Es wird aber bald noch eine dritte Möglichkeit geben, die aus unserer Sicht in Kürze den größten Anteil an Simotion ausmachen wird, nämlich, die vollständige Integration der Funktionalität des Systems im Antrieb. Diese Version wird als “Drive based Version” auf den Markt kommen.
Wir reden heute immer wieder von Dezentralisierung. Die kann aber nur geschehen, wenn die Intelligenz dezentral verteilt wird. Und in dieser, der “Drive-Based-Version” besteht diese Möglichkeit. Die gesamte Motion-Control-Funktionalität wird in einem Antrieb integriert, das System kann durch zusätzliche Achsen erweitert werden.

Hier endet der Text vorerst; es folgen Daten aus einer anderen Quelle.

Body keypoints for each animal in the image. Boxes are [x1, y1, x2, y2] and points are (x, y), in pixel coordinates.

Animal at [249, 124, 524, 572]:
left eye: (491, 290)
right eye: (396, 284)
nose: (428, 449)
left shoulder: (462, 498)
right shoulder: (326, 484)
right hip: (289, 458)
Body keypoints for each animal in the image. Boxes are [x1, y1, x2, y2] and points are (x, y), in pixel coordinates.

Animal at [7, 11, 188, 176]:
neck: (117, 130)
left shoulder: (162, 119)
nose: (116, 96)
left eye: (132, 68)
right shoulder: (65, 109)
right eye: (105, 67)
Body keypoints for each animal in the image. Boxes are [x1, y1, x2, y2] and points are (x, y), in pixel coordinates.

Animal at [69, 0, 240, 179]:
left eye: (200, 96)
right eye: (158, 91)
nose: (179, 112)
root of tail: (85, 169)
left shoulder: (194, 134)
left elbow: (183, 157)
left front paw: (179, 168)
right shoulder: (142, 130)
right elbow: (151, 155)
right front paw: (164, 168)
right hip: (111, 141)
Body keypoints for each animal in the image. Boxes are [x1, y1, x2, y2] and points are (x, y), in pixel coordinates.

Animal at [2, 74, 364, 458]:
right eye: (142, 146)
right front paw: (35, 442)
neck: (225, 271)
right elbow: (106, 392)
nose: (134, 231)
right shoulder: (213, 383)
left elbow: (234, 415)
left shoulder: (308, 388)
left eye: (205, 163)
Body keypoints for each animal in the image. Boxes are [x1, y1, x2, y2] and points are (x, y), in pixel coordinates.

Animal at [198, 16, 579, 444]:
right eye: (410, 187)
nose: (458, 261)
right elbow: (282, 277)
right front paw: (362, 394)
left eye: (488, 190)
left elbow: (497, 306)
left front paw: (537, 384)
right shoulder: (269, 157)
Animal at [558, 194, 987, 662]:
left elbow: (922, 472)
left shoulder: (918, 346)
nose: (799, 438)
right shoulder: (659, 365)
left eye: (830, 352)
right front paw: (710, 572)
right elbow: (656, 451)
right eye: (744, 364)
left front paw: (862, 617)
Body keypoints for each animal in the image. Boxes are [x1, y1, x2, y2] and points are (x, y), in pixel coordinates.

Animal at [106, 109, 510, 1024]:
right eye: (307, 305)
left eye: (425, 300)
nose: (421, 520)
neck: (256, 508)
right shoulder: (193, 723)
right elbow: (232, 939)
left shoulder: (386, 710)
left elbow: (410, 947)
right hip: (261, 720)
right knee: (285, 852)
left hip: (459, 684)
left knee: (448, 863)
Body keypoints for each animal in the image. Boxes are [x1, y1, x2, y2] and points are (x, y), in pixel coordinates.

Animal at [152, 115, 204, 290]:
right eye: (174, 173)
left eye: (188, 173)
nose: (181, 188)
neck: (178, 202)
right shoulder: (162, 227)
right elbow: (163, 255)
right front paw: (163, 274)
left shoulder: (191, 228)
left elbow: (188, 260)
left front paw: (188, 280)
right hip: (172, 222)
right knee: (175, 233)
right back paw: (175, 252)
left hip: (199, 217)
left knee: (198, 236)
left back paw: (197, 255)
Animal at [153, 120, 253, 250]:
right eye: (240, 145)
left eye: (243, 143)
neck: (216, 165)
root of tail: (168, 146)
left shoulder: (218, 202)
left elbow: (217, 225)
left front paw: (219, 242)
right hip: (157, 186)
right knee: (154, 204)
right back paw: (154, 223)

Diese Drive-based-Version werden wir unseren Kunden ab Anfang 2003 zur Verfügung stellen können.

ES: Wenn wir nun die Vorteile von Simotion auf die materielle Ebene bringen, wie könnte sich das darstellen?

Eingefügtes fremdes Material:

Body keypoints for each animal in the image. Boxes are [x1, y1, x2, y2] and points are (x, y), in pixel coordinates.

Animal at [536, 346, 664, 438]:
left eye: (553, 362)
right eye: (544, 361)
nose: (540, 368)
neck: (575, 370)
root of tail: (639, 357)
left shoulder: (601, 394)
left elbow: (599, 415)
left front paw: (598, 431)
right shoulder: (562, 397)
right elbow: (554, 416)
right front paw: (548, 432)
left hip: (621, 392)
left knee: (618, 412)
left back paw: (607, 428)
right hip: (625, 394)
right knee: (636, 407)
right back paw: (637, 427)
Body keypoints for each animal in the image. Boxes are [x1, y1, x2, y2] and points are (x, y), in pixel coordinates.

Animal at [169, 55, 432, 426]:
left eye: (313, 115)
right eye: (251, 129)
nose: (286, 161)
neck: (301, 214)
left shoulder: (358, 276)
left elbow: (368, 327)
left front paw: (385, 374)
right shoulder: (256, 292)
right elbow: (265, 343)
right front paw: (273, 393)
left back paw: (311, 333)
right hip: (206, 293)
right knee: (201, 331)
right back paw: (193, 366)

Franz Andre: Wesentlich ist ja, dass bei den heutzutage noch immer bestehenden mechanischen Lösungen oft Änderungen bei der Herstellung eines Produktes den Umbau der Maschine erforderlich machen. Bei Simotion geht das sozusagen auf Knopfdruck, anstelle eines Umbaus tritt die Umprogrammierung. Und der zweite Vorteil ist, dass durch den Entfall von mechanischen Elementen der Verschleiß drastisch reduziert wird. Damit erreichen wir mit unserer Simotion-Lösung Einsparungspotentiale im Betrieb von bis zu 20 Prozent. Und in der Investitionsphase sprechen wir von Kosteneinsparungen von bis zu 10 Prozent durch den Einsatz solcher Gesamtsysteme, bei denen der Kunde eben keine Schnittstellen abklären muss, beziehungsweise er nicht eventuell bei einer Änderung auf neue Baugruppen zugreifen muss, sondern immer mit der gleichen Hard- und Software arbeiten kann.